*** Opening of Records for this exercise ***

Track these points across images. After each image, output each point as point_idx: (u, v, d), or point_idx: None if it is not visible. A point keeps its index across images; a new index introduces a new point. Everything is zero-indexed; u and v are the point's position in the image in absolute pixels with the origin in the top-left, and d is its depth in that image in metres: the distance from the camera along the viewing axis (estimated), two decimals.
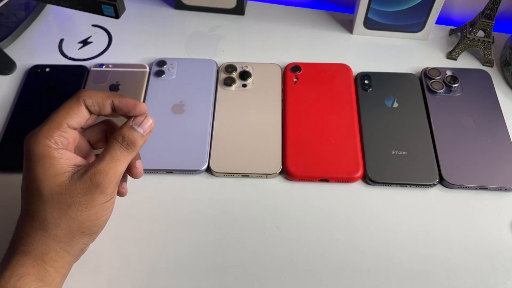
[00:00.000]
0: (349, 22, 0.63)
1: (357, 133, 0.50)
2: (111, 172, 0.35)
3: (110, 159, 0.35)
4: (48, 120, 0.36)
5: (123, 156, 0.36)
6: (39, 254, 0.34)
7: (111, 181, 0.35)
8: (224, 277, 0.42)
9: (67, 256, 0.36)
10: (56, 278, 0.35)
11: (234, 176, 0.48)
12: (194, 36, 0.61)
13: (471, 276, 0.42)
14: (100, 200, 0.35)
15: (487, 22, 0.56)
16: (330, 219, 0.45)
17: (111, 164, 0.35)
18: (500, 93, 0.54)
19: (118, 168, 0.36)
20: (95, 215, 0.36)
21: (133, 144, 0.36)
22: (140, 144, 0.37)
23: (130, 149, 0.36)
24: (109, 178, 0.35)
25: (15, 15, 0.61)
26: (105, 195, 0.35)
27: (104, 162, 0.35)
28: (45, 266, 0.34)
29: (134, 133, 0.37)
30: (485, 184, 0.46)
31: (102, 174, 0.35)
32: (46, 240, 0.34)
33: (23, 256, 0.34)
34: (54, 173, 0.34)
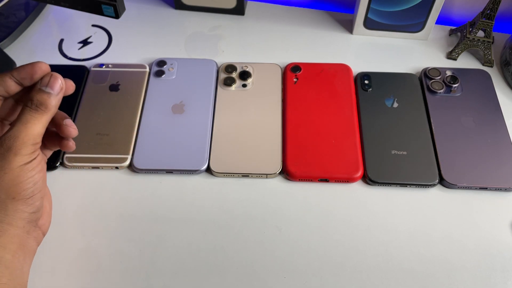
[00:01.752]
0: (349, 22, 0.63)
1: (357, 133, 0.50)
2: (21, 135, 0.35)
3: (20, 123, 0.36)
4: None
5: (34, 118, 0.36)
6: None
7: (24, 143, 0.35)
8: (224, 277, 0.42)
9: (10, 228, 0.35)
10: (5, 255, 0.34)
11: (234, 176, 0.48)
12: (194, 36, 0.61)
13: (471, 276, 0.42)
14: (17, 162, 0.35)
15: (487, 22, 0.56)
16: (330, 219, 0.45)
17: (21, 127, 0.36)
18: (500, 93, 0.54)
19: (29, 130, 0.36)
20: (18, 178, 0.35)
21: (43, 105, 0.37)
22: (53, 103, 0.37)
23: (40, 110, 0.37)
24: (21, 140, 0.35)
25: (15, 15, 0.61)
26: (20, 157, 0.35)
27: (14, 127, 0.36)
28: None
29: (42, 94, 0.37)
30: (485, 184, 0.46)
31: (12, 138, 0.35)
32: None
33: None
34: None
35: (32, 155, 0.36)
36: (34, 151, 0.37)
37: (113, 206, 0.46)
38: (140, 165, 0.48)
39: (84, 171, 0.48)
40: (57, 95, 0.38)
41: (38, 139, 0.37)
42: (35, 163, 0.37)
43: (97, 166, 0.48)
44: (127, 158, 0.48)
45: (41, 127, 0.37)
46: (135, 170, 0.48)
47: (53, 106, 0.37)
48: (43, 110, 0.37)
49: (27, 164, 0.36)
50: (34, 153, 0.37)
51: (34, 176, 0.36)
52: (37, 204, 0.37)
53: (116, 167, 0.48)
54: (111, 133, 0.50)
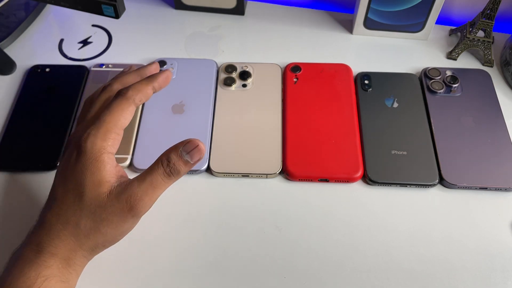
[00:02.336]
0: (349, 22, 0.63)
1: (357, 133, 0.50)
2: (146, 199, 0.34)
3: (150, 184, 0.35)
4: (103, 121, 0.35)
5: (163, 183, 0.35)
6: (66, 258, 0.34)
7: (144, 207, 0.35)
8: (224, 277, 0.42)
9: (86, 261, 0.37)
10: (75, 279, 0.36)
11: (234, 176, 0.48)
12: (194, 36, 0.61)
13: (471, 276, 0.42)
14: (130, 223, 0.35)
15: (487, 22, 0.56)
16: (330, 219, 0.45)
17: (149, 190, 0.35)
18: (500, 93, 0.54)
19: (155, 194, 0.35)
20: (121, 234, 0.36)
21: (177, 172, 0.35)
22: (184, 172, 0.36)
23: (172, 177, 0.35)
24: (144, 204, 0.34)
25: (15, 15, 0.61)
26: (135, 219, 0.35)
27: (142, 186, 0.34)
28: (69, 269, 0.35)
29: (181, 161, 0.35)
30: (485, 184, 0.46)
31: (137, 198, 0.34)
32: (74, 246, 0.34)
33: (50, 258, 0.34)
34: (98, 180, 0.34)
35: (136, 224, 0.36)
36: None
37: None
38: (140, 165, 0.48)
39: None
40: (192, 164, 0.36)
41: (154, 202, 0.36)
42: (133, 227, 0.37)
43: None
44: (127, 158, 0.48)
45: (162, 192, 0.36)
46: (135, 170, 0.48)
47: (183, 174, 0.36)
48: (175, 177, 0.35)
49: (134, 224, 0.36)
50: (137, 221, 0.36)
51: (127, 233, 0.37)
52: None
53: None
54: None
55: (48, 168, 0.48)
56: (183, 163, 0.35)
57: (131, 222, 0.35)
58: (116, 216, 0.34)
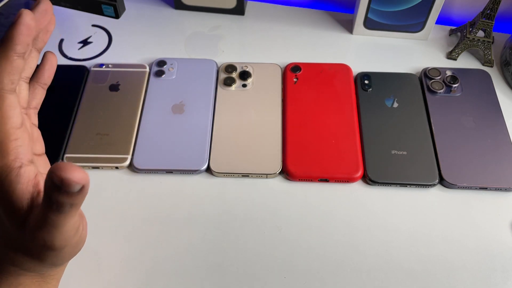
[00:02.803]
0: (349, 22, 0.63)
1: (357, 133, 0.50)
2: (57, 237, 0.28)
3: (51, 227, 0.27)
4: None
5: (60, 220, 0.27)
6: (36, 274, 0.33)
7: (62, 241, 0.29)
8: (224, 277, 0.42)
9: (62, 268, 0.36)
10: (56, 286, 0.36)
11: (234, 176, 0.48)
12: (194, 36, 0.61)
13: (471, 276, 0.42)
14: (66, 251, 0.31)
15: (487, 22, 0.56)
16: (330, 219, 0.45)
17: (53, 232, 0.28)
18: (500, 93, 0.54)
19: (63, 230, 0.28)
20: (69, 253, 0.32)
21: (71, 205, 0.26)
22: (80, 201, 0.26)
23: (66, 211, 0.27)
24: (58, 241, 0.29)
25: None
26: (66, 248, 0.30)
27: (44, 231, 0.28)
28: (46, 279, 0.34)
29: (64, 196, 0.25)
30: (485, 184, 0.46)
31: (48, 242, 0.28)
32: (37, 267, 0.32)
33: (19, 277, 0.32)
34: (10, 208, 0.28)
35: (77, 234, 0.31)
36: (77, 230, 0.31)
37: (113, 206, 0.46)
38: (140, 165, 0.48)
39: None
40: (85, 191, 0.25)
41: (77, 223, 0.30)
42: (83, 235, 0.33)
43: (97, 166, 0.48)
44: (127, 158, 0.48)
45: (76, 216, 0.29)
46: (135, 170, 0.48)
47: (81, 202, 0.27)
48: (71, 209, 0.27)
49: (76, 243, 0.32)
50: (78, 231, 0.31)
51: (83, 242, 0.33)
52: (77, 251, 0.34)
53: (116, 167, 0.48)
54: (111, 133, 0.50)
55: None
56: (65, 195, 0.25)
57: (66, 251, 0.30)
58: (44, 252, 0.29)
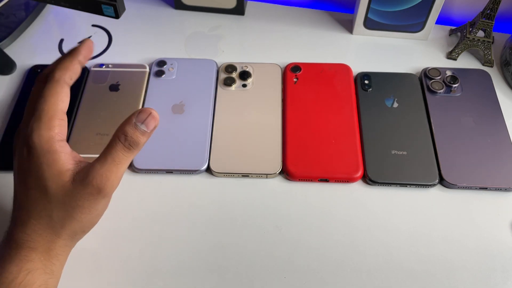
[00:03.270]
0: (349, 22, 0.63)
1: (357, 133, 0.50)
2: (112, 176, 0.34)
3: (112, 162, 0.34)
4: (41, 111, 0.35)
5: (125, 158, 0.35)
6: (46, 250, 0.35)
7: (113, 186, 0.35)
8: (224, 277, 0.42)
9: (69, 250, 0.37)
10: (60, 269, 0.36)
11: (234, 176, 0.48)
12: (194, 36, 0.61)
13: (471, 276, 0.42)
14: (103, 204, 0.35)
15: (487, 22, 0.56)
16: (330, 219, 0.45)
17: (113, 168, 0.34)
18: (500, 93, 0.54)
19: (119, 171, 0.35)
20: (97, 216, 0.36)
21: (136, 144, 0.35)
22: (144, 142, 0.36)
23: (132, 149, 0.35)
24: (111, 182, 0.34)
25: (15, 15, 0.61)
26: (107, 200, 0.35)
27: (105, 166, 0.34)
28: (51, 260, 0.35)
29: (137, 132, 0.35)
30: (485, 184, 0.46)
31: (103, 179, 0.34)
32: (52, 237, 0.35)
33: (30, 252, 0.34)
34: (58, 170, 0.34)
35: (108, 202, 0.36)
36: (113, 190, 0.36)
37: (112, 206, 0.46)
38: (140, 165, 0.48)
39: None
40: (150, 132, 0.36)
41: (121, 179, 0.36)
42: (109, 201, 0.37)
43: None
44: None
45: (126, 167, 0.36)
46: (135, 170, 0.48)
47: (143, 145, 0.36)
48: (135, 149, 0.35)
49: (106, 204, 0.36)
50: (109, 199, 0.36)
51: (104, 212, 0.37)
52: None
53: None
54: (111, 133, 0.49)
55: None
56: (140, 134, 0.35)
57: (103, 203, 0.35)
58: (87, 201, 0.34)
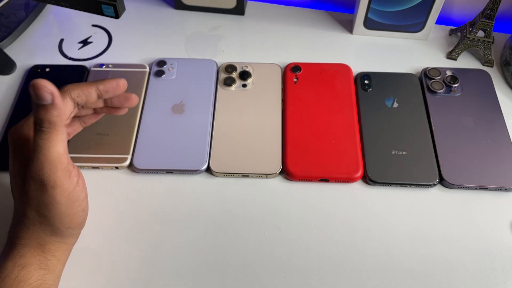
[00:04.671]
0: (349, 22, 0.63)
1: (357, 133, 0.50)
2: (45, 164, 0.32)
3: (36, 150, 0.32)
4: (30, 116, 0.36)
5: (42, 141, 0.32)
6: (38, 246, 0.35)
7: (50, 172, 0.32)
8: (224, 277, 0.42)
9: (64, 245, 0.37)
10: (58, 265, 0.36)
11: (234, 176, 0.48)
12: (194, 36, 0.61)
13: (471, 276, 0.42)
14: (60, 194, 0.33)
15: (487, 22, 0.56)
16: (330, 219, 0.45)
17: (39, 156, 0.32)
18: (500, 93, 0.54)
19: (47, 156, 0.32)
20: (69, 209, 0.35)
21: (42, 122, 0.32)
22: (54, 116, 0.32)
23: (43, 130, 0.32)
24: (47, 171, 0.32)
25: (15, 15, 0.61)
26: (62, 189, 0.33)
27: (34, 156, 0.32)
28: (46, 255, 0.35)
29: (40, 111, 0.32)
30: (485, 184, 0.46)
31: (38, 170, 0.32)
32: (39, 233, 0.35)
33: (22, 248, 0.35)
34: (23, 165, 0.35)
35: (71, 180, 0.34)
36: (70, 175, 0.34)
37: (113, 206, 0.46)
38: (140, 165, 0.48)
39: (84, 171, 0.48)
40: (55, 104, 0.32)
41: (66, 159, 0.33)
42: (78, 190, 0.35)
43: (97, 166, 0.48)
44: (127, 158, 0.48)
45: (60, 145, 0.33)
46: (135, 170, 0.48)
47: (58, 120, 0.32)
48: (48, 127, 0.32)
49: (71, 193, 0.34)
50: (71, 177, 0.34)
51: (81, 203, 0.36)
52: (85, 222, 0.38)
53: (116, 167, 0.48)
54: (111, 133, 0.50)
55: None
56: (43, 110, 0.32)
57: (60, 194, 0.33)
58: (41, 196, 0.33)
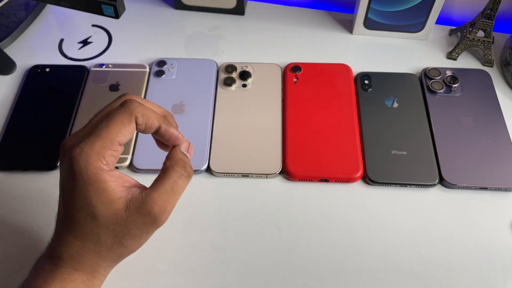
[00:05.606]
0: (349, 22, 0.63)
1: (357, 133, 0.50)
2: (169, 207, 0.33)
3: (171, 192, 0.33)
4: (98, 136, 0.32)
5: (183, 187, 0.34)
6: (90, 271, 0.34)
7: (168, 216, 0.33)
8: (224, 277, 0.42)
9: (110, 270, 0.36)
10: (99, 285, 0.36)
11: (234, 176, 0.48)
12: (194, 36, 0.61)
13: (471, 276, 0.42)
14: (154, 231, 0.34)
15: (487, 22, 0.56)
16: (330, 219, 0.45)
17: (171, 198, 0.33)
18: (500, 93, 0.54)
19: (176, 200, 0.34)
20: (144, 242, 0.35)
21: (192, 171, 0.35)
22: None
23: (190, 177, 0.34)
24: (168, 213, 0.33)
25: (15, 15, 0.61)
26: (159, 227, 0.34)
27: (164, 196, 0.33)
28: (93, 280, 0.34)
29: (188, 159, 0.35)
30: (485, 184, 0.46)
31: (161, 209, 0.32)
32: (97, 260, 0.34)
33: (74, 272, 0.33)
34: (108, 199, 0.32)
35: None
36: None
37: None
38: (140, 165, 0.48)
39: None
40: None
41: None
42: None
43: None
44: (127, 158, 0.48)
45: (180, 195, 0.34)
46: (135, 170, 0.48)
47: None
48: (190, 177, 0.35)
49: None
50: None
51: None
52: None
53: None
54: None
55: (48, 168, 0.48)
56: (189, 161, 0.36)
57: (154, 231, 0.34)
58: (139, 230, 0.33)
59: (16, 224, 0.44)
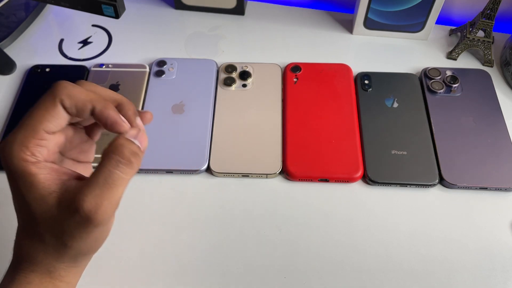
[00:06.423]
0: (349, 22, 0.63)
1: (357, 133, 0.50)
2: (105, 203, 0.28)
3: (105, 184, 0.28)
4: (20, 126, 0.29)
5: (121, 177, 0.28)
6: (46, 272, 0.31)
7: (106, 213, 0.28)
8: (224, 277, 0.42)
9: (74, 269, 0.33)
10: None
11: (234, 176, 0.48)
12: (194, 36, 0.61)
13: (471, 276, 0.42)
14: (99, 232, 0.30)
15: (487, 22, 0.56)
16: (330, 219, 0.45)
17: (105, 193, 0.28)
18: (500, 93, 0.54)
19: (115, 194, 0.28)
20: (96, 242, 0.31)
21: (136, 157, 0.29)
22: (141, 159, 0.30)
23: (131, 166, 0.29)
24: (103, 209, 0.28)
25: (15, 15, 0.61)
26: (104, 227, 0.30)
27: (96, 190, 0.28)
28: (54, 282, 0.32)
29: (134, 145, 0.29)
30: (485, 184, 0.46)
31: (93, 206, 0.27)
32: (50, 261, 0.31)
33: (29, 274, 0.31)
34: (40, 194, 0.28)
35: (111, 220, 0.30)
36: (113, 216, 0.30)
37: None
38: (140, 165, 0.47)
39: None
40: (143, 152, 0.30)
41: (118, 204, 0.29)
42: (111, 224, 0.31)
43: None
44: None
45: (124, 189, 0.29)
46: None
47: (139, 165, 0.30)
48: (133, 166, 0.29)
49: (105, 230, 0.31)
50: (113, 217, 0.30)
51: (107, 235, 0.32)
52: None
53: None
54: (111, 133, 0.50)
55: None
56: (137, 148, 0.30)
57: (98, 232, 0.30)
58: (75, 229, 0.29)
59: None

*** Close of Records for this exercise ***

* Exercise brief:
Which lines above run from the one containing "28: (45, 266, 0.34)" down to the one containing "34: (54, 173, 0.34)"? Repeat exactly those, both ends included, and nothing else.

* Expected answer:
28: (45, 266, 0.34)
29: (134, 133, 0.37)
30: (485, 184, 0.46)
31: (102, 174, 0.35)
32: (46, 240, 0.34)
33: (23, 256, 0.34)
34: (54, 173, 0.34)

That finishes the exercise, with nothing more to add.